In the records below, take the lines starting with the line that contains "identity. | N/A |" and going on through the line that contains "IDs. | N/A |", and write them out again with "machine images" swapped for "machine templates". Leave everything else unchanged, and return only those lines.

Start of RECORDS PROVIDED

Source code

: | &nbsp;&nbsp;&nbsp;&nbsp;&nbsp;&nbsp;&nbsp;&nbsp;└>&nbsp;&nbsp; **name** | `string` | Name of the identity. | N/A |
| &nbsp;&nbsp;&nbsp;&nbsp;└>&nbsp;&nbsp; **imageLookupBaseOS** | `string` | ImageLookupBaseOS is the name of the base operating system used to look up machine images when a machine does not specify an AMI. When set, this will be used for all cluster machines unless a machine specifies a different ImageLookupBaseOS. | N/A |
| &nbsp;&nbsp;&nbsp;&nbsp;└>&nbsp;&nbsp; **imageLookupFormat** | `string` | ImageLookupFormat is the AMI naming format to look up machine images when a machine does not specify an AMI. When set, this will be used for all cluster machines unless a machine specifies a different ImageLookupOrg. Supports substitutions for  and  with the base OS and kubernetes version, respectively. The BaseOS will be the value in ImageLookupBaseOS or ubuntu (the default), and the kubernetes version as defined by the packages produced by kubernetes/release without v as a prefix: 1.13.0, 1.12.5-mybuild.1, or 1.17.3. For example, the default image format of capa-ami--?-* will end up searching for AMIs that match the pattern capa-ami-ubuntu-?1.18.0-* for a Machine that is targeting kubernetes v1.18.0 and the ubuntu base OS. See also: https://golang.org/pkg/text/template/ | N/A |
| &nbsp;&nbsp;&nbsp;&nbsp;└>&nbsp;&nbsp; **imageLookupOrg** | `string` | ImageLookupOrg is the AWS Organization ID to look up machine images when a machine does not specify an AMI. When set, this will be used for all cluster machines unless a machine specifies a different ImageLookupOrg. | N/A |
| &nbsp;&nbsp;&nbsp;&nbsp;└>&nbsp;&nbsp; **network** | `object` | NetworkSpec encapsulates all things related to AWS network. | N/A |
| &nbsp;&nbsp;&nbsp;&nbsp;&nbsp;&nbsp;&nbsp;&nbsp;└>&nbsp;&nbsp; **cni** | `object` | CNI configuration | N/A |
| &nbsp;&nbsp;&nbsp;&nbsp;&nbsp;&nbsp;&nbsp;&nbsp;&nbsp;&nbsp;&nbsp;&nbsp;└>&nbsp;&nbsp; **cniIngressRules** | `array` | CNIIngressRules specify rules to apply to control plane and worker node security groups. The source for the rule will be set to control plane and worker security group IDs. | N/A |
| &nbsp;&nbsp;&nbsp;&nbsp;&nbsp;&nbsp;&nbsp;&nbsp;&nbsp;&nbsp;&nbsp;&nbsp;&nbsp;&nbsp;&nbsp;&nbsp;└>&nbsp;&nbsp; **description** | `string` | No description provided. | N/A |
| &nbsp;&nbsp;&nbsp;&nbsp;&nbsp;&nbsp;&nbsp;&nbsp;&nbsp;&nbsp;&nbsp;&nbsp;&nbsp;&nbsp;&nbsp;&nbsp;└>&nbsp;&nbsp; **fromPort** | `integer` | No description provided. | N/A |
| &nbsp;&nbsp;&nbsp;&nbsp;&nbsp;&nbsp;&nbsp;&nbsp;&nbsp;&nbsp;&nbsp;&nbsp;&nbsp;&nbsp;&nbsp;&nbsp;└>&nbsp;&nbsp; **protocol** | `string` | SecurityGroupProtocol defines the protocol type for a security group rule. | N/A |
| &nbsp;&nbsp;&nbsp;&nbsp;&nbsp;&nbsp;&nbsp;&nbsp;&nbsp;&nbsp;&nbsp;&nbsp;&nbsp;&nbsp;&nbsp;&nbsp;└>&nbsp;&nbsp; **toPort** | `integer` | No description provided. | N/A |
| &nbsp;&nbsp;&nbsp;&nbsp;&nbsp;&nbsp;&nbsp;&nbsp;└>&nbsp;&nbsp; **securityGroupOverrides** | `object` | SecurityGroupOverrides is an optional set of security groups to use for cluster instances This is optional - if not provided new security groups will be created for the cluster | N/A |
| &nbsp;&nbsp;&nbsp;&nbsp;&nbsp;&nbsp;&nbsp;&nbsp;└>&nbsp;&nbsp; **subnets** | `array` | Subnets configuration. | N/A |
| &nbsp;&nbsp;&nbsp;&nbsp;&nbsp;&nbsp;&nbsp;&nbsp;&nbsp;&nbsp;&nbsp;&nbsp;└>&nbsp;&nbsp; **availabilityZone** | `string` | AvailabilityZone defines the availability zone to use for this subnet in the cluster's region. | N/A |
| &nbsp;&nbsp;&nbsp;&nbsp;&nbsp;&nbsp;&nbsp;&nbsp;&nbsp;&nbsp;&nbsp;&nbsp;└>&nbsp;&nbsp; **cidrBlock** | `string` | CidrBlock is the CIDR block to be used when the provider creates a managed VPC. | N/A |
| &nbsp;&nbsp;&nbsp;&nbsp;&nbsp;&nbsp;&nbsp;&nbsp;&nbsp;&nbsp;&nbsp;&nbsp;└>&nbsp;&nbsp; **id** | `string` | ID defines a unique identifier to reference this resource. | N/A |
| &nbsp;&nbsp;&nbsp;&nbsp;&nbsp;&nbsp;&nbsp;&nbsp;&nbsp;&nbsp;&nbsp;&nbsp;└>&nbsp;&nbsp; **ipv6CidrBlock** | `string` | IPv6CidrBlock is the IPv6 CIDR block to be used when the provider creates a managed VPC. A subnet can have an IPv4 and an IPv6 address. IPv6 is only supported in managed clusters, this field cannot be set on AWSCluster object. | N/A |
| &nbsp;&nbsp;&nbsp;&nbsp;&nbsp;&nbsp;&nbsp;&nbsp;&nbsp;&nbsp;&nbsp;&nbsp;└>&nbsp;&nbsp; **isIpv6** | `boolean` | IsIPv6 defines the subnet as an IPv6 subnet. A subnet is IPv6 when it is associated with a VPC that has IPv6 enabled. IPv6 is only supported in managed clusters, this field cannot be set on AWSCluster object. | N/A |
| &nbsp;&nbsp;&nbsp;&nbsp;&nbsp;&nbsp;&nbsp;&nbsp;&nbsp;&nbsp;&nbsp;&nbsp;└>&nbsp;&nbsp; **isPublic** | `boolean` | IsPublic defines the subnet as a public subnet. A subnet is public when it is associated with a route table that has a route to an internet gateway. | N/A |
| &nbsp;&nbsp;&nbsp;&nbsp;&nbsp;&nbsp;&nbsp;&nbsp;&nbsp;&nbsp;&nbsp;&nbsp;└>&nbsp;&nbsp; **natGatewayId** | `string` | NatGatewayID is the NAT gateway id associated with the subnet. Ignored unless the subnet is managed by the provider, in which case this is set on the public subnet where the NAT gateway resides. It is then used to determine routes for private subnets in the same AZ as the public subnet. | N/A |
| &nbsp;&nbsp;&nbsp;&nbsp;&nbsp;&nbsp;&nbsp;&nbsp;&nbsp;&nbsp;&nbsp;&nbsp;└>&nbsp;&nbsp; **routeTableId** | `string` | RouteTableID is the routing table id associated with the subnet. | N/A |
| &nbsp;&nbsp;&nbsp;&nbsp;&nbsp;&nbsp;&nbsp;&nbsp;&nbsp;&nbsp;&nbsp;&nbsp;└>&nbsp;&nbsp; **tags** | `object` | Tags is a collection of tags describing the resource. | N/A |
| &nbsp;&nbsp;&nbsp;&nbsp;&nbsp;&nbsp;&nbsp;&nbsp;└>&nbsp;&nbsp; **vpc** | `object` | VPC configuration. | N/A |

End of RECORDS PROVIDED

**PROBLEM SOLUTION:**
: | &nbsp;&nbsp;&nbsp;&nbsp;&nbsp;&nbsp;&nbsp;&nbsp;└>&nbsp;&nbsp; **name** | `string` | Name of the identity. | N/A |
| &nbsp;&nbsp;&nbsp;&nbsp;└>&nbsp;&nbsp; **imageLookupBaseOS** | `string` | ImageLookupBaseOS is the name of the base operating system used to look up machine templates when a machine does not specify an AMI. When set, this will be used for all cluster machines unless a machine specifies a different ImageLookupBaseOS. | N/A |
| &nbsp;&nbsp;&nbsp;&nbsp;└>&nbsp;&nbsp; **imageLookupFormat** | `string` | ImageLookupFormat is the AMI naming format to look up machine templates when a machine does not specify an AMI. When set, this will be used for all cluster machines unless a machine specifies a different ImageLookupOrg. Supports substitutions for  and  with the base OS and kubernetes version, respectively. The BaseOS will be the value in ImageLookupBaseOS or ubuntu (the default), and the kubernetes version as defined by the packages produced by kubernetes/release without v as a prefix: 1.13.0, 1.12.5-mybuild.1, or 1.17.3. For example, the default image format of capa-ami--?-* will end up searching for AMIs that match the pattern capa-ami-ubuntu-?1.18.0-* for a Machine that is targeting kubernetes v1.18.0 and the ubuntu base OS. See also: https://golang.org/pkg/text/template/ | N/A |
| &nbsp;&nbsp;&nbsp;&nbsp;└>&nbsp;&nbsp; **imageLookupOrg** | `string` | ImageLookupOrg is the AWS Organization ID to look up machine templates when a machine does not specify an AMI. When set, this will be used for all cluster machines unless a machine specifies a different ImageLookupOrg. | N/A |
| &nbsp;&nbsp;&nbsp;&nbsp;└>&nbsp;&nbsp; **network** | `object` | NetworkSpec encapsulates all things related to AWS network. | N/A |
| &nbsp;&nbsp;&nbsp;&nbsp;&nbsp;&nbsp;&nbsp;&nbsp;└>&nbsp;&nbsp; **cni** | `object` | CNI configuration | N/A |
| &nbsp;&nbsp;&nbsp;&nbsp;&nbsp;&nbsp;&nbsp;&nbsp;&nbsp;&nbsp;&nbsp;&nbsp;└>&nbsp;&nbsp; **cniIngressRules** | `array` | CNIIngressRules specify rules to apply to control plane and worker node security groups. The source for the rule will be set to control plane and worker security group IDs. | N/A |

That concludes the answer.